▸ MISE EN PRATIQUE
A - Répondez à ces questions sur le texte consacré à Cynthia Fleury :
(i) Quelle chaire occupe-t-elle au Conservatoire national des arts et métiers ?
(ii) En quelle année a-t-elle accordé un entretien pour l’ouvrage consacré au programme « 1 immeuble, 1 œuvre » ?
(iii) Quel essai d’elle le texte cite-t-il ?
B - Poursuivez le texte sur Cynthia Fleury et l’art comme soin à partir de sa dernière phrase.

L’art peut-il soigner ? Dans un contexte urbain souvent marqué par la standardisation et la perte de sens, la philosophe Cynthia Fleury défend une approche où création artistique, espace public et démocratie s’entrelacent pour produire du soin. À travers une réflexion sur les « lieux capacitaires » et l’émotion esthétique, elle esquisse une philosophie de l’art comme expérience vitale, capable de renforcer les individus autant que le collectif.
Cynthia Fleury s’est imposée comme une figure centrale de la philosophie contemporaine du soin. Professeure au Conservatoire national des arts et métiers, où elle occupe la chaire « Humanités et Santé », elle dirige également la chaire de philosophie à l’hôpital au GHU Paris Psychiatrie et Neurosciences. Ses recherches explorent les liens entre vulnérabilité, démocratie et individuation. Autrice d’essais majeurs comme Le soin est un humanisme, elle défend une conviction structurante : le soin constitue une condition d’habitabilité du monde. Dans cette perspective, elle rappelle que « le soin n’est pas du côté du mou. C’est une affaire de structure », insistant sur sa dimension exigeante et structurante dans les sociétés contemporaines.
Sa réflexion sur l’art comme vecteur de soin s’inscrit dans un travail au long cours. En 2019, elle accordait déjà un entretien dans le cadre d’un ouvrage publié aux éditions In Fine consacré au programme « 1 immeuble, 1 œuvre », où elle développait son point de vue sur l’importance de l’art dans la ville et son rôle dans la fabrication d’espaces partagés. Elle y défend une approche où la création artistique participe à l’émergence de « lieux capacitaires », capables de susciter une expérience sensible et une appropriation individuelle de l’espace urbain. Cette pensée irrigue encore ses engagements actuels, notamment dans les champs du design et de l’urbanisme, où elle travaille à concevoir des environnements plus attentifs aux besoins psychiques et sociaux.

▸ DONNÉES EXTRAITES
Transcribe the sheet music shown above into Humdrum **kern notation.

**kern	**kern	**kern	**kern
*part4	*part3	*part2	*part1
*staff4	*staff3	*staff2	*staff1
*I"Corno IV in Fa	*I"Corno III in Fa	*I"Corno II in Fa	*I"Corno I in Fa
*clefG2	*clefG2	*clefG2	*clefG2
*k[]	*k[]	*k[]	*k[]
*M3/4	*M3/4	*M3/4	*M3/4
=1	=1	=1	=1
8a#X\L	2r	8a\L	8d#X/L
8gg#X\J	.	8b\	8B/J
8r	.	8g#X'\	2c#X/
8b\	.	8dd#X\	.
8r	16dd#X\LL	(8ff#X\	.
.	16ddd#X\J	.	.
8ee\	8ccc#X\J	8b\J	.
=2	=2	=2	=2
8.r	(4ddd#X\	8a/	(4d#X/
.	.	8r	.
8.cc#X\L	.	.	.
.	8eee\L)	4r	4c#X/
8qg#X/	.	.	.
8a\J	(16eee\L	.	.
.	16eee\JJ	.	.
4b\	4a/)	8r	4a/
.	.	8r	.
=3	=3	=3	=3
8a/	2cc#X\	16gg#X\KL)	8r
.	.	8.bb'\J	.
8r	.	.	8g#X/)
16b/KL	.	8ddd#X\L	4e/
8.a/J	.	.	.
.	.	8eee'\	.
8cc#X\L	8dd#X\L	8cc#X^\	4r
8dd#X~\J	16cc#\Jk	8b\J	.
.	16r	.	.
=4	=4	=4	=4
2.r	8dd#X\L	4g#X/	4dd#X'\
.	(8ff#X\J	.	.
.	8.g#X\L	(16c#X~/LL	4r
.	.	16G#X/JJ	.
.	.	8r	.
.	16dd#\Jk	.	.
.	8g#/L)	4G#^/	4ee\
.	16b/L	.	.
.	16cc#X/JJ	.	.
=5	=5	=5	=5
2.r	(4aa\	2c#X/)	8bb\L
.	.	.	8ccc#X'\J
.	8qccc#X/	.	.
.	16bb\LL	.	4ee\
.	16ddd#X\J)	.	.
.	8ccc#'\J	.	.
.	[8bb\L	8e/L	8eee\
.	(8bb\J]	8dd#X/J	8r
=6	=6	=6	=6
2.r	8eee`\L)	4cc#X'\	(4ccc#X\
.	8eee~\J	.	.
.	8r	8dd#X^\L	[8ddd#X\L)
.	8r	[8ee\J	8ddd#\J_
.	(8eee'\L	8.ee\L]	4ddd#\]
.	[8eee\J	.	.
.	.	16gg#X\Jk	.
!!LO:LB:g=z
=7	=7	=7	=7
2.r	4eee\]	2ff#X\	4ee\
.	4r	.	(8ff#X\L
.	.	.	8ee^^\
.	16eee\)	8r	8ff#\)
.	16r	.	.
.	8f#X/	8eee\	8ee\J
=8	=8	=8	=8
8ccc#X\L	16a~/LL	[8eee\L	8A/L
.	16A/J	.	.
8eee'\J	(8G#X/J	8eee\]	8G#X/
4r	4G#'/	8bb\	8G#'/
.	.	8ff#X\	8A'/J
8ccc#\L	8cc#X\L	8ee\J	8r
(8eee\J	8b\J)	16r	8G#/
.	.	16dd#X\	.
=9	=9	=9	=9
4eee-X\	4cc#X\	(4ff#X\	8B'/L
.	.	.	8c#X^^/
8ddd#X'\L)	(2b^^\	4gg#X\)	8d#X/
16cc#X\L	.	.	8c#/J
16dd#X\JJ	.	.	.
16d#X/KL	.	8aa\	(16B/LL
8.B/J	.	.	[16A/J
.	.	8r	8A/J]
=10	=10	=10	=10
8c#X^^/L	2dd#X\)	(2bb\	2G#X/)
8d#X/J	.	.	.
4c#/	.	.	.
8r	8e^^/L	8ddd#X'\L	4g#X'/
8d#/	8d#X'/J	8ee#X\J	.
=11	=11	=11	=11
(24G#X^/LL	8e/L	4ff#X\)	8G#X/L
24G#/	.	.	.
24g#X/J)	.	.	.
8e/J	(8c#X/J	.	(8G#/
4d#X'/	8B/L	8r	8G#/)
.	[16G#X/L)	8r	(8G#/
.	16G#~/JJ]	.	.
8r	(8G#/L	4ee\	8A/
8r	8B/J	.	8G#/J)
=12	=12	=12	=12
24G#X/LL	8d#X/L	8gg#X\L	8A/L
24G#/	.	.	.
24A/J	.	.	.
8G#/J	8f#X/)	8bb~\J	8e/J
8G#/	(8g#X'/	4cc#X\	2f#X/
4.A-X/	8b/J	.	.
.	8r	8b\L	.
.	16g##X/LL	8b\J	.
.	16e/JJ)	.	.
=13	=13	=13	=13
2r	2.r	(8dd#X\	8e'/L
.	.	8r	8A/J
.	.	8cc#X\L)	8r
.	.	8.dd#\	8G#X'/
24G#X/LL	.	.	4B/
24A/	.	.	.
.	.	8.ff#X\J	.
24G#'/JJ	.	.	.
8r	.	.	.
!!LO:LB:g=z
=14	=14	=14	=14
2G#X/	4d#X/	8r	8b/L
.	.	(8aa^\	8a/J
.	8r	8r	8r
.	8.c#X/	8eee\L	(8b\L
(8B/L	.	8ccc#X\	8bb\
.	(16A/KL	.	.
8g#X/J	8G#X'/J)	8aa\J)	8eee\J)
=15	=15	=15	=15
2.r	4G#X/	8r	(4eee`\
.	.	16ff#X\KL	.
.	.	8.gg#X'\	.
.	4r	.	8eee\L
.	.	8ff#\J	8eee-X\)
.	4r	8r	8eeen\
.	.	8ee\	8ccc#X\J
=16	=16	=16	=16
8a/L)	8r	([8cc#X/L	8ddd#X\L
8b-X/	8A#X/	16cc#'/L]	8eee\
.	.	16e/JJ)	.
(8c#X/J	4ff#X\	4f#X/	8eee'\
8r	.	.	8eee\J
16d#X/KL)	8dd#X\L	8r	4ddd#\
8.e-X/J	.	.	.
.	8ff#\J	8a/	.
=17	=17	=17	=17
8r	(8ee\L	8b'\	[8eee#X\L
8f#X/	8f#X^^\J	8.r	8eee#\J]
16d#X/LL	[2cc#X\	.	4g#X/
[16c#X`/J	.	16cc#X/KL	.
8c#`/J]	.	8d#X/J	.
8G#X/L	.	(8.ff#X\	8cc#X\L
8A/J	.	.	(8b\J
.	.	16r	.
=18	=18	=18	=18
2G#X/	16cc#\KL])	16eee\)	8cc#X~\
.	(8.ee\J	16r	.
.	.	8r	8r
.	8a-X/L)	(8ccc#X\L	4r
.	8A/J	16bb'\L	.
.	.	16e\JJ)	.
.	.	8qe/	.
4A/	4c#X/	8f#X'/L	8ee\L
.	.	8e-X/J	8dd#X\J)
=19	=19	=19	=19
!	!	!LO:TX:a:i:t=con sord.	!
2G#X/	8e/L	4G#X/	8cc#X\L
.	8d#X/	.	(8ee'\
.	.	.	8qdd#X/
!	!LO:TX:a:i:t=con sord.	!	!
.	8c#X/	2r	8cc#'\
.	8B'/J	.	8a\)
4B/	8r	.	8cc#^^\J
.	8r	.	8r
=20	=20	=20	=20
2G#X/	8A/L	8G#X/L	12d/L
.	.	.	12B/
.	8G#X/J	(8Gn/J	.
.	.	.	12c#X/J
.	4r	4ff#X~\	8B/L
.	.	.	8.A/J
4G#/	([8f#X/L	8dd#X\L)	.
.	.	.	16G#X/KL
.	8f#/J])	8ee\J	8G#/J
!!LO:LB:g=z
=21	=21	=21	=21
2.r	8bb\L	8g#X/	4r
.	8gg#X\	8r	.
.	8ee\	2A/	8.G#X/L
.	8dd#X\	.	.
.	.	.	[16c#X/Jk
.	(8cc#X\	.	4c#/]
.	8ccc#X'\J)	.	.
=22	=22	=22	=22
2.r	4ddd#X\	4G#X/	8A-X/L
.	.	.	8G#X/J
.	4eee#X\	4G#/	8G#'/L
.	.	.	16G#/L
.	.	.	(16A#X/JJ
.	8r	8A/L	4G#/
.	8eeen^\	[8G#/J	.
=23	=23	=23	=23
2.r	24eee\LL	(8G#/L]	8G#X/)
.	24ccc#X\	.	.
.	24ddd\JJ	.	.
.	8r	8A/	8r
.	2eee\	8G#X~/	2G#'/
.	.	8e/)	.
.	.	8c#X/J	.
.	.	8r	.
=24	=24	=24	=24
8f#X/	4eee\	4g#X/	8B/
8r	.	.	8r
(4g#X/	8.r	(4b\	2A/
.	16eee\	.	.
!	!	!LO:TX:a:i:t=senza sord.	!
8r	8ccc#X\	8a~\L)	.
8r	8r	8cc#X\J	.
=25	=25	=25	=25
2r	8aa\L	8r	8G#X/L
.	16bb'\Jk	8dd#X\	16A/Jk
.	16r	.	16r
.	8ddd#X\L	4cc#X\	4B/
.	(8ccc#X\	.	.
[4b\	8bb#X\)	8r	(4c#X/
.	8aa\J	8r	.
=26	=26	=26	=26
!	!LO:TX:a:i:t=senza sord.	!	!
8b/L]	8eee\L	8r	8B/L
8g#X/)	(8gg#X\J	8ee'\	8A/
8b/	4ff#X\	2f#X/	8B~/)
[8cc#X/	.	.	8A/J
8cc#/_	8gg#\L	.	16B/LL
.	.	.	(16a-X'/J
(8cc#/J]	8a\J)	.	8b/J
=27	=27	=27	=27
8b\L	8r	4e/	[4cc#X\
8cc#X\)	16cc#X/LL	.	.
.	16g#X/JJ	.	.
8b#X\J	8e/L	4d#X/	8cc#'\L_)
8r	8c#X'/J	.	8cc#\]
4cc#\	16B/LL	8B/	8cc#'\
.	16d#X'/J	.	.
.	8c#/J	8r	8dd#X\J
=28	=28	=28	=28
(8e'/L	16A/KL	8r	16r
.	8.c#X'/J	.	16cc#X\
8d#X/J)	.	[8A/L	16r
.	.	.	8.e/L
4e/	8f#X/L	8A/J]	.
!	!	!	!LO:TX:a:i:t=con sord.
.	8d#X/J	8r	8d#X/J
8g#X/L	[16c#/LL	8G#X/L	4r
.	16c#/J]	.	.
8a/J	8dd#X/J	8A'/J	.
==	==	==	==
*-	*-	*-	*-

▸ RÉPONSES PROPOSÉES
A -
(i) La chaire « Humanités et Santé ».
(ii) En 2019.
(iii) Le soin est un humanisme.

B -
Au cœur de cette vision, l’émotion esthétique joue un rôle déterminant. « Permettre la sérendipité », explique-t-elle, c’est créer les conditions d’une rencontre imprévisible avec une œuvre, un détail ou une lumière. L’art devient alors un vecteur discret mais puissant de transformation individuelle et collective. « L’art nourrit la démocratie, et la démocratie nourrit l’art », souligne-t-elle, rappelant que cette relation doit rester exigeante et vigilante. En 2026, cette pensée trouve un écho particulier dans un contexte où les enjeux de santé mentale, de cohésion sociale et de qualité de vie urbaine replacent le sensible au centre des politiques culturelles.